**Activity**:
Only the lines from the one containing "left wrist: (851, 497)" through the one containing "right elbow: (957, 401)" should be printed, exactly as they appear below, with both ends included.

Human keypoint data

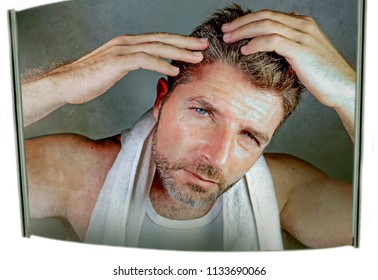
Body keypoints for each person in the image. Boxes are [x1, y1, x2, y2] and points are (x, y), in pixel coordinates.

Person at [23, 4, 355, 250]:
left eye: (250, 135)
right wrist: (58, 84)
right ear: (161, 100)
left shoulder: (284, 189)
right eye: (202, 111)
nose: (217, 158)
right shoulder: (78, 173)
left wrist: (353, 95)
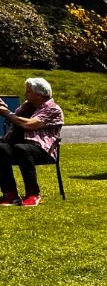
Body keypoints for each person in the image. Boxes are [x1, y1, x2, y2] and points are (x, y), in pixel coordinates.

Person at [0, 77, 64, 207]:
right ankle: (10, 194)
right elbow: (15, 119)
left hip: (43, 149)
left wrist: (5, 112)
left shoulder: (53, 109)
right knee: (1, 148)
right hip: (20, 146)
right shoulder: (26, 107)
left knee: (22, 149)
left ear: (40, 94)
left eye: (28, 92)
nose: (25, 94)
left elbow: (29, 125)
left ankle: (33, 194)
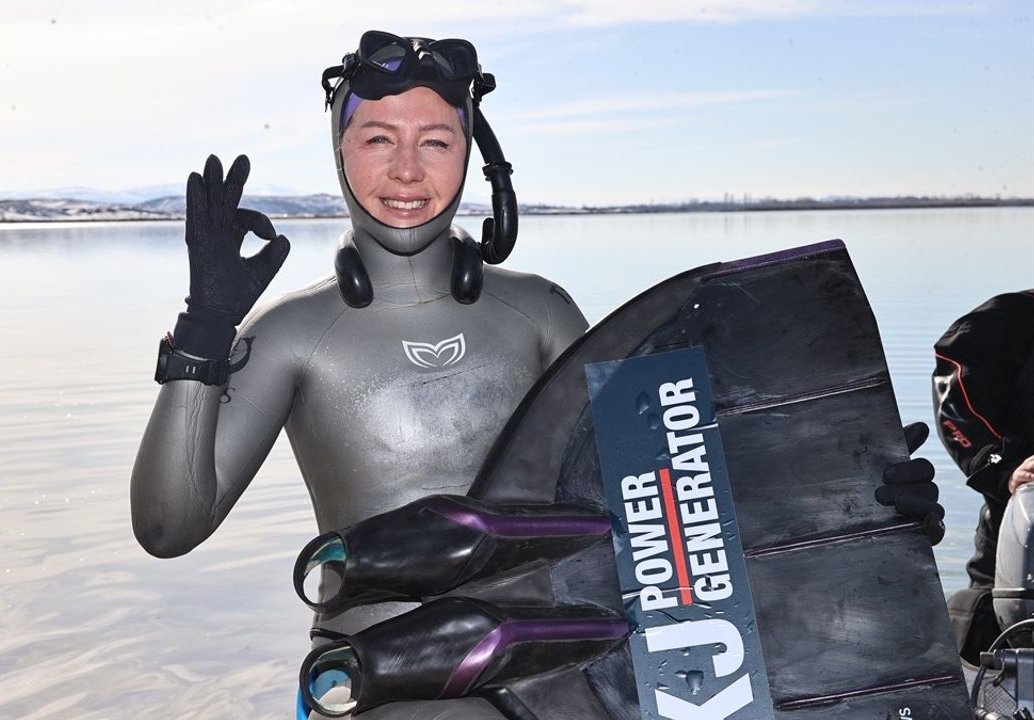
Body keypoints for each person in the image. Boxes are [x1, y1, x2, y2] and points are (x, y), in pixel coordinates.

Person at [132, 31, 944, 720]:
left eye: (437, 140)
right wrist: (202, 340)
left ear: (475, 154)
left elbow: (666, 502)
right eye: (379, 137)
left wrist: (851, 497)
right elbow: (170, 528)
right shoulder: (290, 335)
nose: (407, 170)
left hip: (562, 683)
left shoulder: (540, 314)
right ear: (339, 151)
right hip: (373, 686)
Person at [933, 289, 1034, 664]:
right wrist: (1003, 470)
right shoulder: (1008, 322)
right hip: (1012, 554)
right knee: (989, 630)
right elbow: (957, 401)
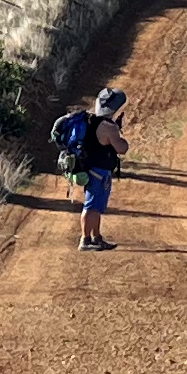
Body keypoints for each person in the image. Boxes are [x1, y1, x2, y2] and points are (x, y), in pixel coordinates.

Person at [69, 79, 128, 250]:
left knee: (96, 206)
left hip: (91, 169)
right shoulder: (109, 127)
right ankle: (85, 240)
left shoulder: (91, 121)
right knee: (92, 206)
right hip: (99, 172)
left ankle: (96, 237)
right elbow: (122, 148)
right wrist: (119, 133)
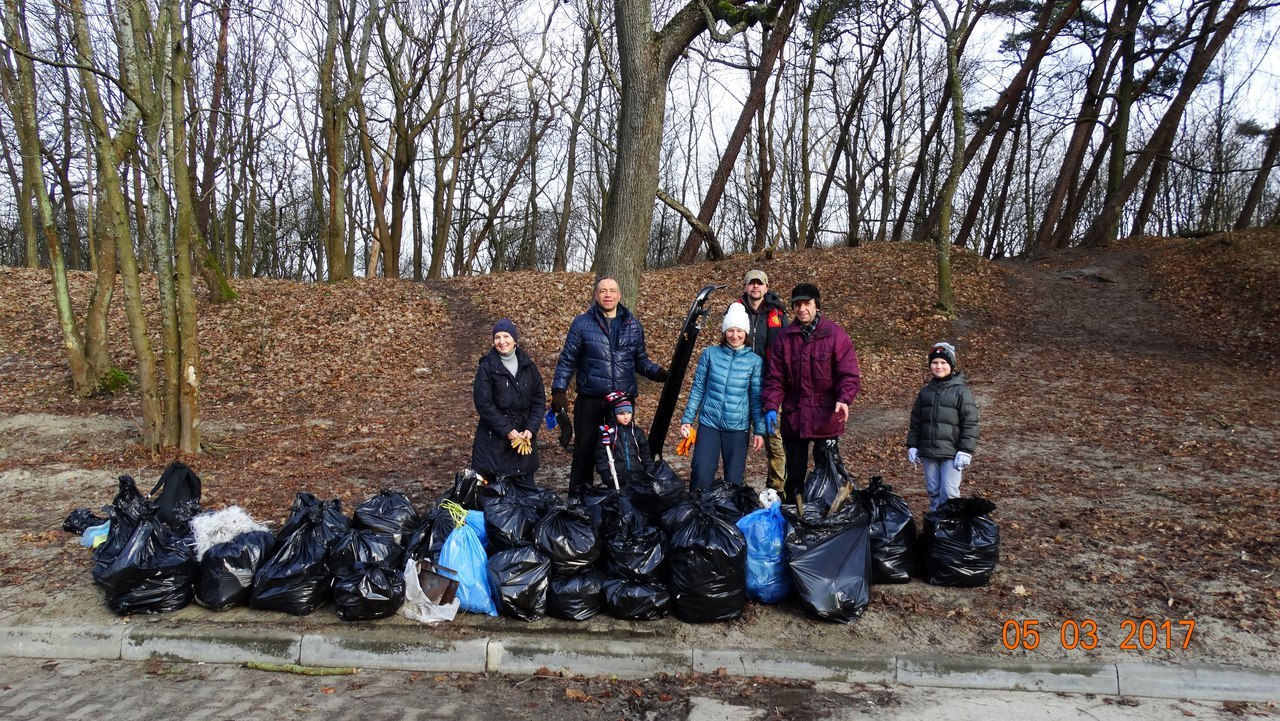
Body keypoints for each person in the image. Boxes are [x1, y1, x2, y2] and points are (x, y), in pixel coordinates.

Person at [551, 276, 669, 494]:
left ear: (619, 295)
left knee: (623, 452)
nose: (608, 295)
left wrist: (660, 374)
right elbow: (568, 359)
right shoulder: (582, 324)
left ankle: (623, 498)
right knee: (585, 451)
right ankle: (580, 499)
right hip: (591, 399)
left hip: (622, 403)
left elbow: (640, 361)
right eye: (603, 291)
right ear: (596, 296)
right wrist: (559, 390)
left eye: (612, 291)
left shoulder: (632, 325)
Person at [760, 283, 861, 503]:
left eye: (807, 303)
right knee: (794, 474)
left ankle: (826, 519)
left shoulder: (835, 335)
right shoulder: (784, 339)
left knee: (827, 472)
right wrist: (770, 406)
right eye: (797, 304)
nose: (802, 308)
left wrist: (844, 399)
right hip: (795, 416)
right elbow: (775, 378)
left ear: (817, 305)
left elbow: (849, 374)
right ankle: (794, 516)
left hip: (826, 416)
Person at [679, 302, 765, 491]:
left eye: (739, 331)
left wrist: (759, 430)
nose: (735, 335)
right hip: (709, 423)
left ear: (746, 333)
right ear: (724, 331)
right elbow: (698, 389)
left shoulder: (754, 362)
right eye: (730, 330)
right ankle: (698, 511)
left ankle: (730, 515)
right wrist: (687, 420)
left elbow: (756, 398)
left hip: (737, 426)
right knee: (701, 471)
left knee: (733, 479)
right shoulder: (710, 354)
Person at [470, 319, 546, 483]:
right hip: (494, 440)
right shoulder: (487, 368)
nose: (502, 341)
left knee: (525, 491)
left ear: (514, 340)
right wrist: (507, 430)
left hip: (524, 437)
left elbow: (539, 400)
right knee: (495, 494)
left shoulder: (529, 366)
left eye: (506, 336)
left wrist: (531, 429)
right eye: (497, 337)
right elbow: (484, 403)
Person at [907, 342, 980, 511]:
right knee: (933, 491)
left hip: (951, 453)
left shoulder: (961, 392)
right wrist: (913, 445)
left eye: (943, 363)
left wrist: (965, 450)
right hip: (928, 451)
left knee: (949, 492)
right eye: (934, 363)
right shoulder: (925, 392)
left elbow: (970, 423)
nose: (939, 366)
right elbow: (916, 421)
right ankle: (936, 527)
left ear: (951, 365)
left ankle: (951, 527)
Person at [739, 269, 787, 492]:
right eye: (751, 284)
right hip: (741, 383)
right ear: (745, 287)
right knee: (738, 437)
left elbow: (787, 349)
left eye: (760, 284)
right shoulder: (736, 310)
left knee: (774, 439)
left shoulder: (778, 313)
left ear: (766, 287)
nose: (755, 287)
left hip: (770, 384)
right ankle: (736, 486)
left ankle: (776, 489)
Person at [595, 391, 652, 489]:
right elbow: (601, 455)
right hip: (617, 476)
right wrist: (604, 472)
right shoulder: (609, 433)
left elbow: (645, 454)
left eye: (629, 413)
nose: (626, 417)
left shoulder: (637, 432)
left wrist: (649, 468)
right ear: (614, 414)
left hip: (637, 474)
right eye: (621, 413)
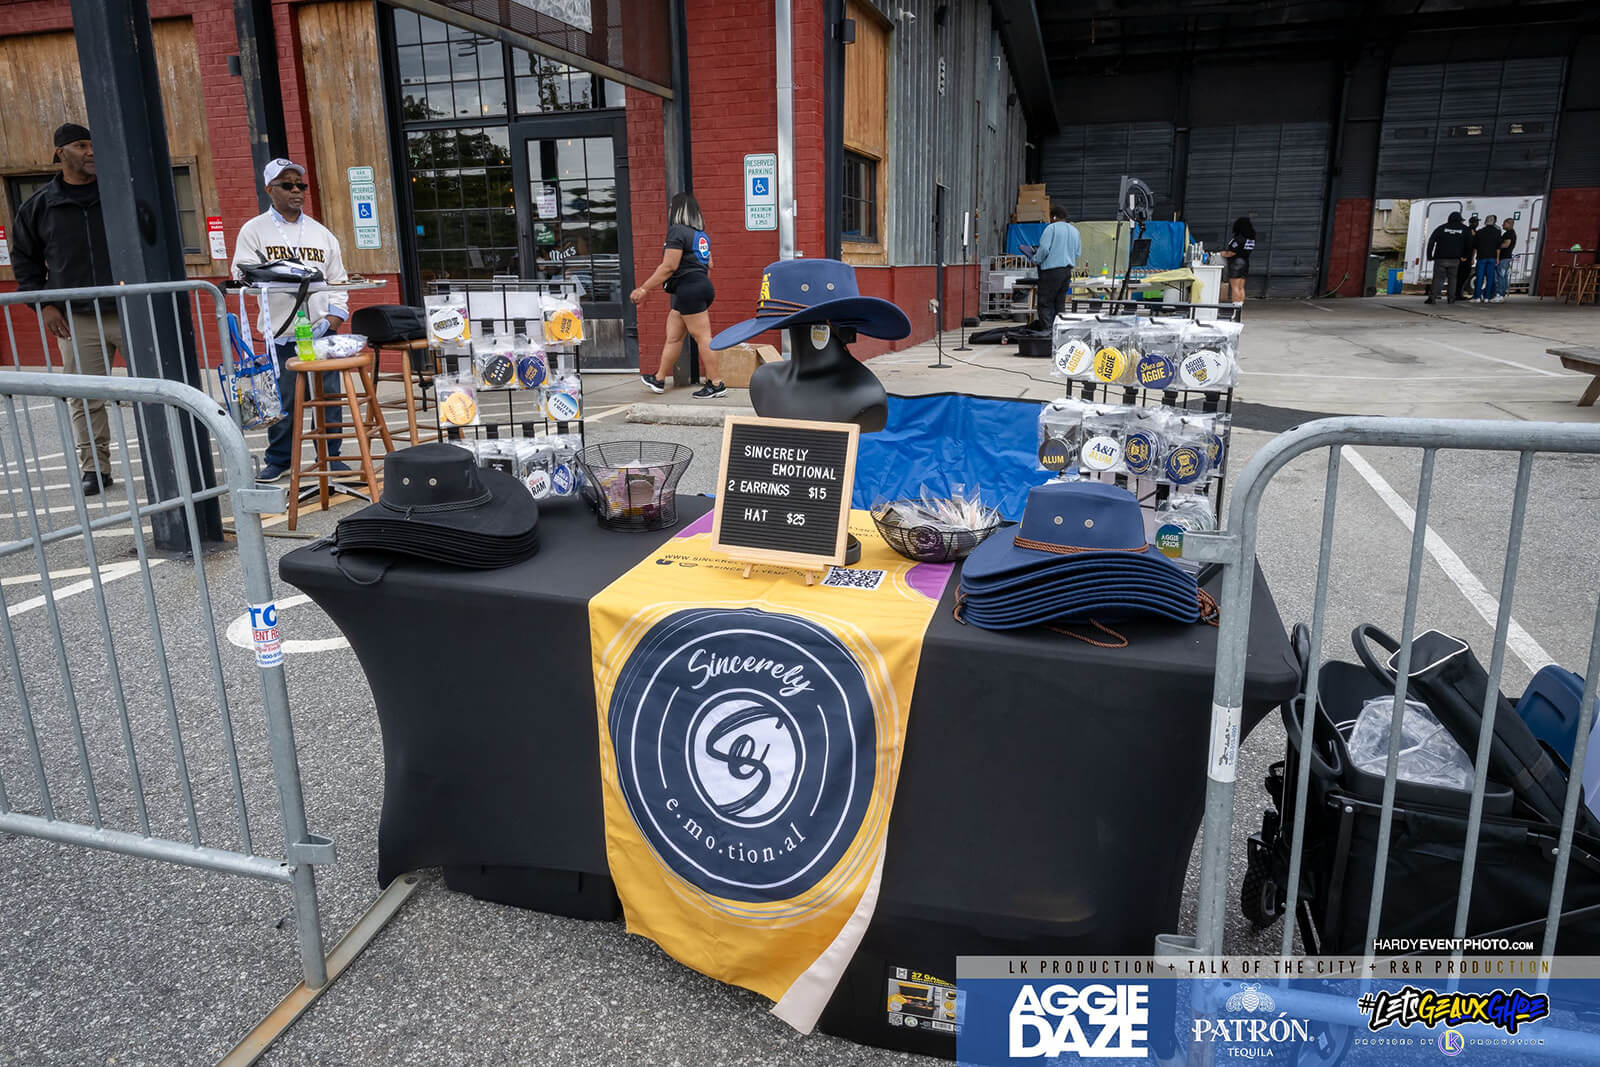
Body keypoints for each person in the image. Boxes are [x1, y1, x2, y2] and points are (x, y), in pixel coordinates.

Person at [11, 123, 120, 495]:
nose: (91, 152)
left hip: (131, 309)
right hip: (76, 319)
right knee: (85, 396)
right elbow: (25, 261)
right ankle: (95, 469)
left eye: (93, 144)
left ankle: (169, 459)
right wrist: (44, 304)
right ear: (61, 153)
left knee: (161, 389)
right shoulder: (39, 206)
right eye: (81, 145)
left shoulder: (118, 194)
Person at [231, 159, 350, 482]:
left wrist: (334, 319)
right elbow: (241, 273)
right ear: (270, 190)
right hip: (281, 332)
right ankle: (280, 458)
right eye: (287, 185)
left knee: (328, 395)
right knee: (284, 398)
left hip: (320, 331)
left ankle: (330, 455)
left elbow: (339, 281)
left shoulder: (322, 234)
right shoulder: (254, 230)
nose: (296, 190)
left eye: (301, 185)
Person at [632, 192, 724, 399]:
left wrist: (644, 288)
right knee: (674, 337)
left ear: (677, 210)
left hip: (689, 289)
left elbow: (669, 266)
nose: (668, 211)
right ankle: (659, 378)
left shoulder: (677, 231)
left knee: (703, 337)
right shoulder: (701, 235)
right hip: (698, 287)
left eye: (671, 208)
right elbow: (709, 264)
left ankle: (716, 383)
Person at [1031, 203, 1081, 328]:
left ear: (1053, 217)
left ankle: (1047, 332)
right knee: (1060, 303)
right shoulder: (1075, 231)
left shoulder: (1051, 228)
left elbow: (1044, 249)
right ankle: (1059, 331)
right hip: (1066, 272)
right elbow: (1077, 253)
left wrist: (1035, 259)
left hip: (1051, 272)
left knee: (1045, 303)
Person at [1424, 211, 1471, 305]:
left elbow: (1431, 241)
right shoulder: (1465, 229)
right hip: (1455, 259)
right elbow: (1469, 244)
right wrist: (1465, 256)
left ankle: (1432, 298)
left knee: (1437, 278)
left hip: (1440, 258)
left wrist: (1429, 255)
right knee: (1453, 279)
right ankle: (1451, 299)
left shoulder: (1441, 228)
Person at [1219, 217, 1255, 304]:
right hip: (1245, 262)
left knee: (1235, 287)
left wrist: (1222, 253)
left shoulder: (1239, 238)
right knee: (1241, 287)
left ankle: (1235, 306)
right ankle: (1240, 305)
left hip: (1236, 263)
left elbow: (1232, 252)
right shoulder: (1251, 239)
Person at [1471, 214, 1501, 305]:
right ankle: (1487, 297)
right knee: (1490, 278)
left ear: (1485, 222)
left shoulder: (1480, 232)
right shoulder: (1497, 232)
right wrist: (1497, 258)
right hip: (1492, 257)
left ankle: (1477, 297)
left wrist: (1472, 257)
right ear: (1494, 222)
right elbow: (1498, 247)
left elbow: (1475, 247)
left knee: (1479, 277)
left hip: (1481, 257)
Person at [1457, 214, 1479, 301]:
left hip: (1464, 256)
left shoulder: (1466, 230)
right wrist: (1471, 257)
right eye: (1475, 222)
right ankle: (1458, 294)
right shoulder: (1470, 232)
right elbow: (1473, 247)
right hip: (1466, 257)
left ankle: (1457, 293)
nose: (1476, 223)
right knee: (1462, 276)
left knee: (1461, 276)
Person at [1495, 218, 1517, 302]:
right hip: (1506, 257)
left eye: (1504, 224)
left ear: (1509, 224)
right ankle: (1502, 293)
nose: (1502, 225)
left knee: (1501, 276)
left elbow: (1506, 244)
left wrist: (1497, 247)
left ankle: (1500, 294)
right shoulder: (1510, 233)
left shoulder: (1509, 234)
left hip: (1504, 257)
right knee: (1503, 276)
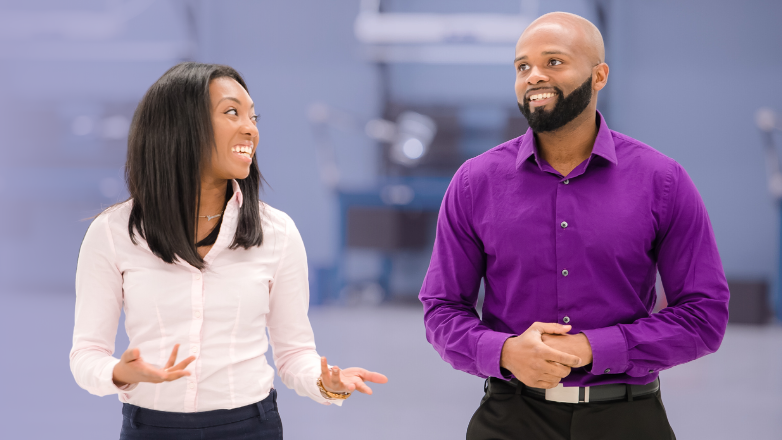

**Result for this task**:
left wrist: (851, 497)
right elbow: (170, 528)
right shoulder: (290, 335)
nose: (407, 170)
left hip: (562, 683)
left shoulder: (540, 314)
right ear: (339, 151)
right hip: (373, 686)
Person at [933, 289, 1034, 664]:
right wrist: (1003, 470)
right shoulder: (1008, 322)
right hip: (1012, 554)
right knee: (989, 630)
right elbow: (957, 401)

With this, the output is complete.